(begin)

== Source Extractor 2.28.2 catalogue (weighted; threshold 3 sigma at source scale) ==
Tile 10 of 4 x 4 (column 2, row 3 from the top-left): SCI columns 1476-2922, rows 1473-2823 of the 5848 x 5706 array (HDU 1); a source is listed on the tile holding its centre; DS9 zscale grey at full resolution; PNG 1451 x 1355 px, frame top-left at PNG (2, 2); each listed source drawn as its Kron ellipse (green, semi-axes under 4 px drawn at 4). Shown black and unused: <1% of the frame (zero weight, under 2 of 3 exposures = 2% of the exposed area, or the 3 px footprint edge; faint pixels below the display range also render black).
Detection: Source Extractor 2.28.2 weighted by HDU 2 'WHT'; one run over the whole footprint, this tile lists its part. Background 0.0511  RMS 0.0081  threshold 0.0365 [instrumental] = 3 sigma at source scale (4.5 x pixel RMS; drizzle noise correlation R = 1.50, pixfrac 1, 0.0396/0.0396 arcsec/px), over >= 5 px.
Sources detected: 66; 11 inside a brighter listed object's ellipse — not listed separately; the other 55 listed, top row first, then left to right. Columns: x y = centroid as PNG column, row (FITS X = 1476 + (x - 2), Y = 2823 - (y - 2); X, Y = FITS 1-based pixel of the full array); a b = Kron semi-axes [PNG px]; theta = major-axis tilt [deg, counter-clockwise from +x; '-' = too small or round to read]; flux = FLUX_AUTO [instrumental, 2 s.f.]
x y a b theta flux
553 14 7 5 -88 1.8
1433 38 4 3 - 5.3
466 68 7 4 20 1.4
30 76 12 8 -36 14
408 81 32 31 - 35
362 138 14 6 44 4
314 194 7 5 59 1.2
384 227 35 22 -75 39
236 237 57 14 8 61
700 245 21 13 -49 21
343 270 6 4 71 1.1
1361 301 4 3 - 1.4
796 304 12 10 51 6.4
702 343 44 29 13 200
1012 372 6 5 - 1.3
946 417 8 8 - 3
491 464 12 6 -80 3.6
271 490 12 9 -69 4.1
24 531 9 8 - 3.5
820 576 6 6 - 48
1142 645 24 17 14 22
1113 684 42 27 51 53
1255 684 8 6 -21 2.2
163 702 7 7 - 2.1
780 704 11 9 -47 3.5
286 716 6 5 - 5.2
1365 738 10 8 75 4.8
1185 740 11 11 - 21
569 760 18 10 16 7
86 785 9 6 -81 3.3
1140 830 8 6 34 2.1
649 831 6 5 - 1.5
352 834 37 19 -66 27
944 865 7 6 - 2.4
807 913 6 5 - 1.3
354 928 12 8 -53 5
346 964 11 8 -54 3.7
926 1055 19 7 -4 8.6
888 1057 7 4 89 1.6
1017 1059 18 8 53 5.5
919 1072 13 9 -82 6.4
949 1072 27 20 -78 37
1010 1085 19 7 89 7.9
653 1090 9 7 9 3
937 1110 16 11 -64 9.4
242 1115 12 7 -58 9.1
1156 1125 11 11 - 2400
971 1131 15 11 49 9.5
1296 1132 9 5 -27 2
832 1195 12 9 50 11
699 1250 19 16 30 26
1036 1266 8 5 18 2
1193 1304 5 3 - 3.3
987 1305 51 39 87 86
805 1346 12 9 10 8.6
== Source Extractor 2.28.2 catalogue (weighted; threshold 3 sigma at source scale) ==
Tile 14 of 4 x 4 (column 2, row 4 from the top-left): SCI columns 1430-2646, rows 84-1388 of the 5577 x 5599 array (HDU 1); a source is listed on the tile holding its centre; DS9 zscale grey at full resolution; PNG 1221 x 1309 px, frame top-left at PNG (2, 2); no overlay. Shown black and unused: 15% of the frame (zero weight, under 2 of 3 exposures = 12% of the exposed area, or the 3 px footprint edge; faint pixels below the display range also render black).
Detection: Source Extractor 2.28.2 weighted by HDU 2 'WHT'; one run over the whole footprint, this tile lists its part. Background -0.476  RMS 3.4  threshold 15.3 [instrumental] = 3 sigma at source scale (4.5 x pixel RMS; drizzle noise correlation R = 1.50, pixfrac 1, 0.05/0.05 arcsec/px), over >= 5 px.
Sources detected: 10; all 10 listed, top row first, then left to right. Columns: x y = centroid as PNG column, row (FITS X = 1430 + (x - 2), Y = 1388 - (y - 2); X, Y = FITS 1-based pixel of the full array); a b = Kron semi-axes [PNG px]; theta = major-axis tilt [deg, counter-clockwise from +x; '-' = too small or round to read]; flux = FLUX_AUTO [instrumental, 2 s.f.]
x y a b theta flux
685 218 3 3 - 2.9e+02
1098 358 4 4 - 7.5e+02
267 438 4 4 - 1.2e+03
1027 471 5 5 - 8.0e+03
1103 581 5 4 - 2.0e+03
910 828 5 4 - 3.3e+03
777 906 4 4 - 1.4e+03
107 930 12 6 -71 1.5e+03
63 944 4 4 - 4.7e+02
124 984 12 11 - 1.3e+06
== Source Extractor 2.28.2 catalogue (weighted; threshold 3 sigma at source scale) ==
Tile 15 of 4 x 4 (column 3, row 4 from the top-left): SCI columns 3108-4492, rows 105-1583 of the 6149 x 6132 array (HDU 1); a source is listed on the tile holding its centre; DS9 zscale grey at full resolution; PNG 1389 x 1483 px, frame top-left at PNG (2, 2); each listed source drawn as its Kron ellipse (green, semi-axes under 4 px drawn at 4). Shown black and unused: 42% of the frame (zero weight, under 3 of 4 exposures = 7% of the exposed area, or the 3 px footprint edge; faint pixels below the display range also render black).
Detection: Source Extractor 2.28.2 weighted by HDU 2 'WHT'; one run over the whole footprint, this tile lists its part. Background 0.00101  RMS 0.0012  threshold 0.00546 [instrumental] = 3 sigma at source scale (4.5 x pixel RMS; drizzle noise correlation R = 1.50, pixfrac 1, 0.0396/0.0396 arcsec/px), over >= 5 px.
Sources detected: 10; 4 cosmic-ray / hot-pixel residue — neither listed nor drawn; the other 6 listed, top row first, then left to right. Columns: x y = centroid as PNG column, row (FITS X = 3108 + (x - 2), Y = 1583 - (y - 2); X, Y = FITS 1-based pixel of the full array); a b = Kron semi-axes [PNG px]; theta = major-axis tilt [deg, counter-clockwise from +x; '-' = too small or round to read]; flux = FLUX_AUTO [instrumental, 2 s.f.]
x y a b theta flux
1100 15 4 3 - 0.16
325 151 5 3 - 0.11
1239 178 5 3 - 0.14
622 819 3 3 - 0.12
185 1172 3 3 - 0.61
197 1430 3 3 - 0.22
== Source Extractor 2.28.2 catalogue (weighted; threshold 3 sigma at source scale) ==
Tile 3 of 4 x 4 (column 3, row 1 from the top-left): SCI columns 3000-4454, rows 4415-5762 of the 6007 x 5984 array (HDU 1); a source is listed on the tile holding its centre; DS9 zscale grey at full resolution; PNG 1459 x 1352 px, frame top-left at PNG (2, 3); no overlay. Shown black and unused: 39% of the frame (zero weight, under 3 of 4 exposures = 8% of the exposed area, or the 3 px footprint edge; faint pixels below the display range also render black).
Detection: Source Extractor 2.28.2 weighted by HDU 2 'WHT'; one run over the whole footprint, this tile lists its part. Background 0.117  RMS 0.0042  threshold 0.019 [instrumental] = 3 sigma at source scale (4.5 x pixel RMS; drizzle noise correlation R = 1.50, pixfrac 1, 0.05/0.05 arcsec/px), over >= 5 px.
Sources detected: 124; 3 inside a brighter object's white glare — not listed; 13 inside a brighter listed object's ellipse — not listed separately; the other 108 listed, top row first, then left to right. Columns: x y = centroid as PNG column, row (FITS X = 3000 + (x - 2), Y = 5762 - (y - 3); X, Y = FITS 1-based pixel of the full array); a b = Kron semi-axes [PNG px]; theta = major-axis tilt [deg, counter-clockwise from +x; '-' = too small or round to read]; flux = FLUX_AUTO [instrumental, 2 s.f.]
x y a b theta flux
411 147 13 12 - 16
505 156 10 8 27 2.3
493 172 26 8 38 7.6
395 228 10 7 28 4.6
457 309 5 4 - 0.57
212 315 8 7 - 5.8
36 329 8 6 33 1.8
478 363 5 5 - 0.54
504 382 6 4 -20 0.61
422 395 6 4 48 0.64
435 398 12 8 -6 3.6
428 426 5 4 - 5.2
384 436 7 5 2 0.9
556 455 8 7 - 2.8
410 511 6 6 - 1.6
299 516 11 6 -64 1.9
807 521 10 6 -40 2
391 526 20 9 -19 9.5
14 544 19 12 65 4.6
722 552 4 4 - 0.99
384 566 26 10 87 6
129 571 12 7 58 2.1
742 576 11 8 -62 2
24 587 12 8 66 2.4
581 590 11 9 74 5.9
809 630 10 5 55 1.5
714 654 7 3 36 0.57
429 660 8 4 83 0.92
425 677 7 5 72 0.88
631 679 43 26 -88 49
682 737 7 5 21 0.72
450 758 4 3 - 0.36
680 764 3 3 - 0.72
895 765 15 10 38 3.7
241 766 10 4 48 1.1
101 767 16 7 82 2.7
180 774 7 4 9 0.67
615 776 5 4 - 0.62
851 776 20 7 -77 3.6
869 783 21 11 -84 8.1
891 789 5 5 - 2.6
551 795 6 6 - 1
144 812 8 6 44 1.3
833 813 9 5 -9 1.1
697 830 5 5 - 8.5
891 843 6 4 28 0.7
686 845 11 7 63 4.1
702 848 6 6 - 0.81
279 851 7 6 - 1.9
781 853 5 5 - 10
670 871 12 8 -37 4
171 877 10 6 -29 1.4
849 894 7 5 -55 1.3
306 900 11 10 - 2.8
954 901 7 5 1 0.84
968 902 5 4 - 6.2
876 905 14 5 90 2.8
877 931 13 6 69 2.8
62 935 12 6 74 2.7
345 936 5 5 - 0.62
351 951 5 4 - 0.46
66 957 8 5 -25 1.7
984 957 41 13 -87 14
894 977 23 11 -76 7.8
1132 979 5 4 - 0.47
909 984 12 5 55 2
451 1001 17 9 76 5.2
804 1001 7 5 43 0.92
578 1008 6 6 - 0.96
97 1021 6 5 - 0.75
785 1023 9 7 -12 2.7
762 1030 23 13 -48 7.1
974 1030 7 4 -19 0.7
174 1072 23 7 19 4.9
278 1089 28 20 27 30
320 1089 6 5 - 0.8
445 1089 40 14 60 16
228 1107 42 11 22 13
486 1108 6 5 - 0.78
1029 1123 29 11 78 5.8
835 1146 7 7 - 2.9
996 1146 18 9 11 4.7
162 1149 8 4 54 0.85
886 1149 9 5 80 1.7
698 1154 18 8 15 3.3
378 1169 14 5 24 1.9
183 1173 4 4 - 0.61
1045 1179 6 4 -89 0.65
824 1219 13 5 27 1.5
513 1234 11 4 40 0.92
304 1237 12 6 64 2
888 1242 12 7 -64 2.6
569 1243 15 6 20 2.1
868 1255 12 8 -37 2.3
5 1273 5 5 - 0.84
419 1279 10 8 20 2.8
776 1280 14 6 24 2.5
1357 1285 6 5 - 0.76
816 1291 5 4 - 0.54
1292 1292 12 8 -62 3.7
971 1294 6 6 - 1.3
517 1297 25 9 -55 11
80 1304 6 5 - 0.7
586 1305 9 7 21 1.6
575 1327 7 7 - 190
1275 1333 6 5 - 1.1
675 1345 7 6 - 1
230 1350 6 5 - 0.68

(end)

Problem description
Reproduce the lines from the beginning of the items through the line containing "Tile 10 of 4", substituting "source list" for "catalogue" and leaving everything else unchanged.

Output for this exercise
== Source Extractor 2.28.2 source list (weighted; threshold 3 sigma at source scale) ==
Tile 10 of 4 x 4 (column 2, row 3 from the top-left): SCI columns 1476-2922, rows 1473-2823 of the 5848 x 5706 array (HDU 1); a source is listed on the tile holding its centre; DS9 zscale grey at full resolution; PNG 1451 x 1355 px, frame top-left at PNG (2, 2); each listed source drawn as its Kron ellipse (green, semi-axes under 4 px drawn at 4). Shown black and unused: <1% of the frame (zero weight, under 2 of 3 exposures = 2% of the exposed area, or the 3 px footprint edge; faint pixels below the display range also render black).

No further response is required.